「名前、ちょっと良いか?」


図書館でいつものように本を探しているとチャーリーの顔が覗いた。
必要な本を借りる間だけ待って貰って一緒に図書館を出る。
冷たい風が吹き抜ける廊下は暖かい図書館から出た身体を容赦なく冷やす。
空いている片手でマフラーを巻こうとしていたらチャーリーが巻いてくれた。


「掲示板見たか?ホグズミードの」

「見たわよ。今度の土曜日よね」

「一緒に行かないか?シャロンも一緒に」

「喜んで。シャロンに伝えておくわ」


ふとこの間のクィディッチの試合の時の事を思い出す。
普段から仲が良いしチャーリーとシャロンは選択科目が全く一緒。
抱き付くシャロンを受け止めていたチャーリー。
もしかして私はお邪魔なのではないだろうか。


「私も行っても良いの?」

「え?」

「もしお邪魔なら私パーシーと行くわよ」

「何言って…名前、もしかして何か勘違いしてないか?」


チャーリーは困ったように笑って頬を掻く。
立ち止まったチャーリーに倣って私も足を止める。
あーと言いながら言葉を探すチャーリー。


「シャロンとはそういう関係じゃないよ。確かに気が合うけど、妹みたいなもんだ」

「そうなの?」

「うん」


妹という言葉に私はビルを思い出す。
考えなかった訳では無いけれど、ビルにとって私はきっと妹みたいな物だろう。
まだまだ私は幼くて大人なビルとの差は大きい。
いきなりくしゃくしゃと頭を撫でる大きな手。
顔を上げるとチャーリーが微笑んでいた。


「あくまでも俺の場合は、だ。そんな顔すんな?」

「うん。

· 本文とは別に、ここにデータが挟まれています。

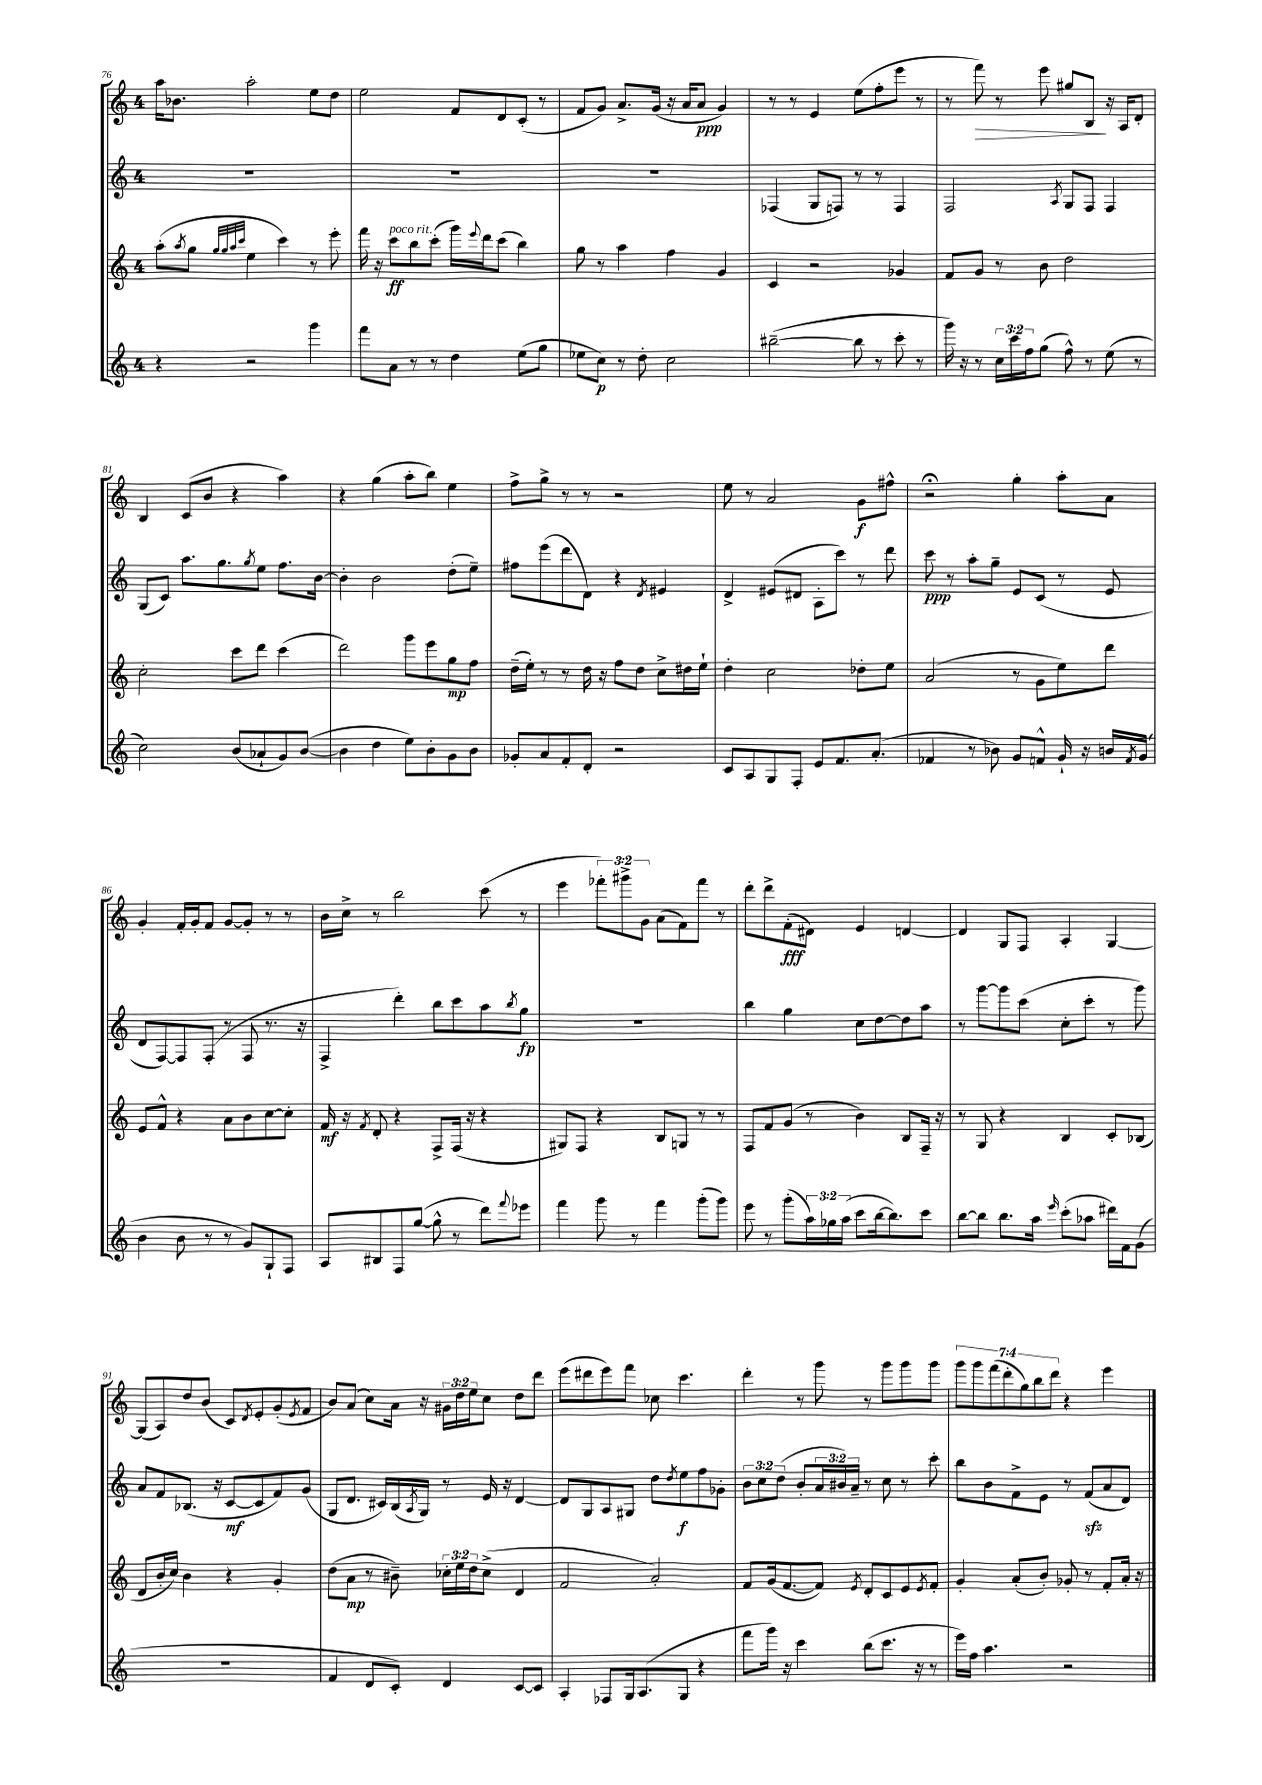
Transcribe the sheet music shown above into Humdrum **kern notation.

**kern	**kern	**kern	**kern
*staff4	*staff3	*staff2	*staff1
*clefG2	*clefG2	*clefG2	*clefG2
*k[]	*k[]	*k[]	*k[]
*M4/4	*M4/4	*M4/4	*M4/4
4r	(8aa'	1r	16aa
.	.	.	8.b-
.	8qaa	.	.
.	8gg	.	.
.	32qqgg	.	.
.	32qqgg	.	.
.	32qqaa	.	.
.	32qqccc	.	.
2r	4ee	.	2aa'
.	4ccc)	.	.
4ggg	8r	.	8ee
.	8eee'	.	8dd
=	=	=	=
8fff	16fff	1r	2ee
.	16r	.	.
8a	8ccc	.	.
8r	8bb	.	.
8r	(8ccc'	.	.
4dd	16ggg)	.	8f
.	8qqeee	.	.
.	16ddd	.	.
.	(8ccc	.	8d
(8ee	4bb)	.	(8c'
8gg	.	.	8r
=	=	=	=
8ee-	8gg	1r	8f
8cc)	8r	.	8g)
8r	4aa	.	8.a^
8dd'	.	.	.
.	.	.	(16g
2cc	4ff	.	16r
.	.	.	16a
.	.	.	8a
.	4g	.	4g)
=	=	=	=
([2bb#~	4c	(4F-	8r
.	.	.	8r
.	2r	8G	4e
.	.	8F)	.
8bb#]	.	8r	(8ee
8r	.	8r	8ff'
8ccc'	4g-	4F	8eee
8r	.	.	8r
=	=	=	=
16ggg)	8f	2F	8r
16r	.	.	.
8r	8g	.	8fff)
24cc	8r	.	8r
24ccc	.	.	.
24ff	.	.	.
(8gg	8b	.	8eee
.	.	8qA	.
8ff^^)	2dd	8G	8gg#
8r	.	8F	8B
(8ee	.	4F	16r
.	.	.	16A
8r	.	.	8d'
=	=	=	=
2cc)	2cc'	(8G	4B
.	.	8c)	.
.	.	8.aa	(8c
.	.	.	8b
.	.	8.gg	.
(8b	8ccc	.	4r
.	.	8qgg	.
8a-`	8ddd	8ee	.
8g)	(4ccc	8.ff	4aa)
([8b	.	.	.
.	.	[16b	.
=	=	=	=
4b]	2ddd)	4b']	4r
4dd	.	2b	(4gg
8ee)	8ggg	.	8aa'
8b'	8eee	.	8bb)
8g	8gg	(8dd'	4ee
8b	8ff	8ee~)	.
=	=	=	=
8g-'	(16dd~	8ff#	8ff^
.	16ee')	.	.
8a	8r	(8eee	8gg^
8f'	8r	8ddd	8r
8d'	16dd	8d)	8r
.	16r	.	.
2r	8ff	4r	2r
.	8dd	.	.
.	.	8qd	.
.	8cc^	4e#	.
.	16dd#	.	.
.	16ee`	.	.
=	=	=	=
8c	4dd'	4d^	8ee
8A	.	.	8r
8G	2cc	(8e#	2a
8F'	.	8d#	.
8e	.	8A'	.
8.f	.	8ccc)	.
.	8dd-'	8r	8g
(8.a'	.	.	.
.	8ee	8ddd	8ff#^^
=	=	=	=
4f-	(2a	8ccc	2r;
.	.	8r	.
8r	.	8aa'	.
8b-)	.	8gg~	.
8g	8r	8e	4gg'
8f^^	8g	(8c	.
16g`	8ee)	8r	8aa'
16r	.	.	.
16b	8ddd	8e	8a
8qf	.	.	.
(16g	.	.	.
=	=	=	=
4b	8e	8d	4g'
.	8f^^	[8F)	.
8b	4r	8F]	16f'
.	.	.	16g'
8r	.	(8F'	8f
8r	8a	8r	[8g
8g)	8b	8F	8g']
8G`	[8cc	8.r	8r
8F	8cc']	.	8r
.	.	16r	.
=	=	=	=
8A	16f	4F^	16b
.	16r	.	16cc^
.	8qf	.	.
8B#	8d'	.	8r
8F	4r	4ddd')	2bb
([8gg	.	.	.
8gg^^]	8F^	8bb	.
8r	(16F	8ccc	.
.	16r	.	.
8ddd)	4r	8aa	(8ccc
8qqfff	.	8qbb	.
8eee-	.	8gg	8r
=	=	=	=
4fff	8G#)	1r	4eee
.	8F	.	.
8ggg	4r	.	12fff-')
.	.	.	12ggg#^
8r	.	.	.
.	.	.	12g
4fff	8B	.	(8a
.	8G	.	8f)
(8ggg'	8r	.	8fff-
8ggg)	8r	.	8r
=	=	=	=
8eee	8F	4bb	8ddd'
8r	8f	.	8ddd^
(8ggg'	(8g	4gg	(8f'
24aa)	8r	.	8d#)
24gg-	.	.	.
(24aa	.	.	.
8ccc	4b)	8cc	4e
[16bb	.	[8dd	.
8.bb])	.	.	.
.	8B	8dd]	[4d
8ccc	16F~	8aa	.
.	16r	.	.
=	=	=	=
[8bb	8r	8r	4d]
8bb]	8G	[8ggg	.
8.bb	4r	8ggg]	8G
.	.	(8ccc	8F
16aa	.	.	.
16qqeee	.	.	.
(8ccc'	4B	8cc'	4A'
8aa-	.	8ccc'	.
16ddd#)	8c'	8r	[4G
16f	.	.	.
(8g	(8B-	8ggg)	.
=	=	=	=
1r	8d	8a	(8G]
.	16b'	8f	8A)
.	16cc)	.	.
.	4b	(8.B-	8dd
.	.	.	(8b
.	.	16r	.
.	4r	[8c	8c)
.	.	.	8qd
.	.	8c]	8e'
.	4g'	8f)	(8g'
.	.	.	8qe
.	.	(8g	8f
=	=	=	=
4f	(8dd	8G	8b)
.	8a	8.d	(8a
8d	8r	.	8cc)
.	.	16c#)	.
8c')	8b#~)	(16B	16a
.	.	8qA	.
.	.	16G)	16r
4d	24cc-'	8r	24g#
.	24ee	.	24dd
.	24dd	.	24ee
.	(8cc-^	16e	8cc
.	.	16r	.
[8c	4d	[4d	8dd
8c]	.	.	8ddd
=	=	=	=
4A'	2f	8d]	(8eee
.	.	8G	8ddd#
8F-	.	8A	8eee)
16G	.	8G#	8fff
(8.A	.	.	.
.	2a')	8dd	8cc-
.	.	8qdd	.
8G	.	8ee	4.ccc
4r	.	8ff	.
.	.	8g-'	.
=	=	=	=
8fff	8f	12b	4ddd'
.	.	12cc	.
16ggg)	(16g	.	.
.	.	(12dd	.
16r	[8.f	.	.
4ccc	.	8b'	8r
.	8f])	24a	8ggg
.	.	24b#)	.
.	.	24a~	.
.	8qe	.	.
(8bb	8d'	8r	8r
8.ccc	8c	8cc	8ggg
.	8e	8r	8ggg
16r	.	.	.
.	8qe	.	.
8r	8f'	8ccc'	8ggg
=	=	=	=
16eee)	4g'	8bb	14ggg
16ff	.	.	.
.	.	.	14ggg
4.aa	.	8b	.
.	.	.	(14fff
.	.	.	14ddd'
.	(8a'	8f^	.
.	.	.	14gg)
.	.	.	14bb
.	8b')	8e	.
.	.	.	14ddd
2r	8g-'	8r	4r
.	8r	(8f	.
.	8f'	8a	4eee
.	16a'	8d)	.
.	16r	.	.
==	==	==	==
*-	*-	*-	*-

有難うチャーリー」


談話室に戻り、シャロンにホグズミードの事とチャーリーとの事を話すと有り得ないと一蹴されてしまった。
私が見てる分にはお似合いだと思うのだけど本人達は全くその気が無いらしい。




グリフィンドールカラーのマフラーを巻きつけてチャーリーとシャロンと歩く。
さっきまで散々フレッドとジョージに引き留められていた。
彼等の同級生のアンジェリーナが二人を引き剥がしてくれなかったら恐らくまだ捕まっていただろう。
助けてくれたアンジェリーナに何かお土産を買おうと決めた。
シャロンとチャーリーがクィディッチの話をしているのを聞きながら歩くのは一歩後ろ。
並ぶ二人を見ているとやっぱりお似合いで羨ましくなる。
ビルと来たかったなんて考えてしまうのだから贅沢だ。


「名前、ハニーデュークス行くぞ」

「ハニーデュークス?」

「お菓子屋さんよ。きっと名前も好きになるわ」


頷いてシャロンの手を取ってチャーリーの後を着いていく。
話はホグズミードの事になっていて初めて行く私には初めて聞く事ばかりだった。